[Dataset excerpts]
....
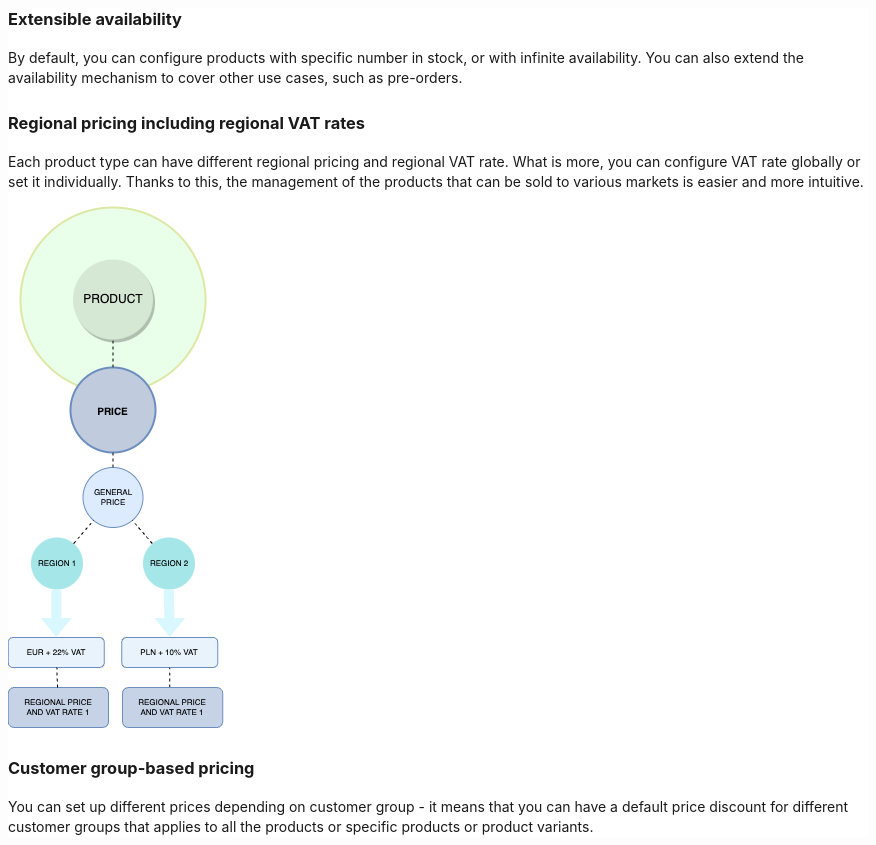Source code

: ### Extensible availability

By default, you can configure products with specific number in stock, or with infinite availability.
You can also extend the availability mechanism to cover other use cases, such as pre-orders.

### Regional pricing including regional VAT rates

Each product type can have different regional pricing and regional VAT rate.
What is more, you can configure VAT rate globally or set it individually.
Thanks to this, the management of the products that can be sold to various markets is easier and more intuitive.

![Regional pricing](img/regional_vat.png)

### Customer group-based pricing

You can set up different prices depending on customer group - it means that you can have a default price discount for different customer groups that applies to all the products or specific products or product variants.
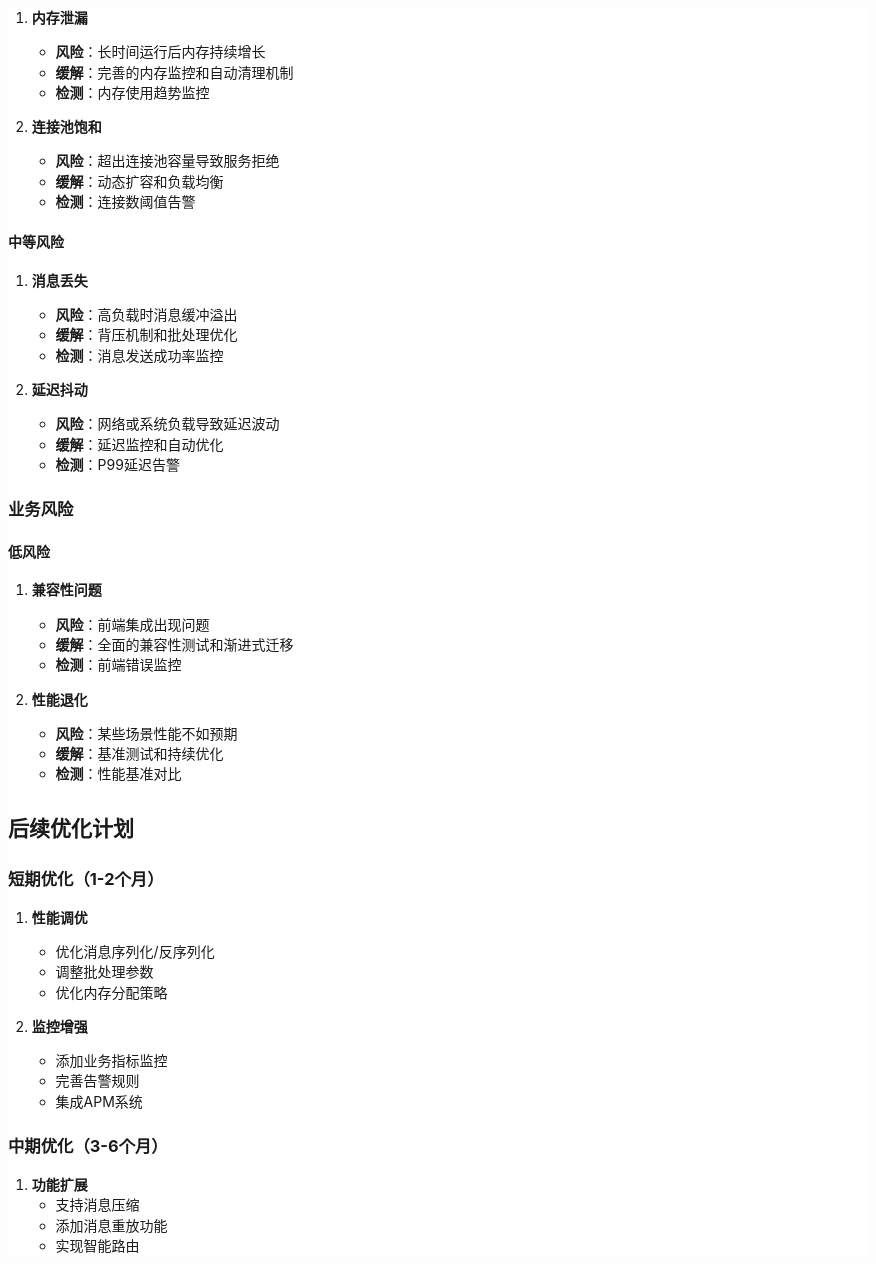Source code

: 1. **内存泄漏**
   - **风险**：长时间运行后内存持续增长
   - **缓解**：完善的内存监控和自动清理机制
   - **检测**：内存使用趋势监控

2. **连接池饱和**
   - **风险**：超出连接池容量导致服务拒绝
   - **缓解**：动态扩容和负载均衡
   - **检测**：连接数阈值告警

#### 中等风险

1. **消息丢失**
   - **风险**：高负载时消息缓冲溢出
   - **缓解**：背压机制和批处理优化
   - **检测**：消息发送成功率监控

2. **延迟抖动**
   - **风险**：网络或系统负载导致延迟波动
   - **缓解**：延迟监控和自动优化
   - **检测**：P99延迟告警

### 业务风险

#### 低风险

1. **兼容性问题**
   - **风险**：前端集成出现问题
   - **缓解**：全面的兼容性测试和渐进式迁移
   - **检测**：前端错误监控

2. **性能退化**
   - **风险**：某些场景性能不如预期
   - **缓解**：基准测试和持续优化
   - **检测**：性能基准对比

## 后续优化计划

### 短期优化（1-2个月）

1. **性能调优**
   - 优化消息序列化/反序列化
   - 调整批处理参数
   - 优化内存分配策略

2. **监控增强**
   - 添加业务指标监控
   - 完善告警规则
   - 集成APM系统

### 中期优化（3-6个月）

1. **功能扩展**
   - 支持消息压缩
   - 添加消息重放功能
   - 实现智能路由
....
TASK STATEMENT: Pictures are to be left out while the lines from the beginning of the records through the line with "2. **延迟抖动**" are copied word for word.

ANSWER AREA:
Source code

: ### Extensible availability

By default, you can configure products with specific number in stock, or with infinite availability.
You can also extend the availability mechanism to cover other use cases, such as pre-orders.

### Regional pricing including regional VAT rates

Each product type can have different regional pricing and regional VAT rate.
What is more, you can configure VAT rate globally or set it individually.
Thanks to this, the management of the products that can be sold to various markets is easier and more intuitive.

![Regional pricing](img/regional_vat.png)

### Customer group-based pricing

You can set up different prices depending on customer group - it means that you can have a default price discount for different customer groups that applies to all the products or specific products or product variants.
Source code

: 1. **内存泄漏**
   - **风险**：长时间运行后内存持续增长
   - **缓解**：完善的内存监控和自动清理机制
   - **检测**：内存使用趋势监控

2. **连接池饱和**
   - **风险**：超出连接池容量导致服务拒绝
   - **缓解**：动态扩容和负载均衡
   - **检测**：连接数阈值告警

#### 中等风险

1. **消息丢失**
   - **风险**：高负载时消息缓冲溢出
   - **缓解**：背压机制和批处理优化
   - **检测**：消息发送成功率监控

2. **延迟抖动**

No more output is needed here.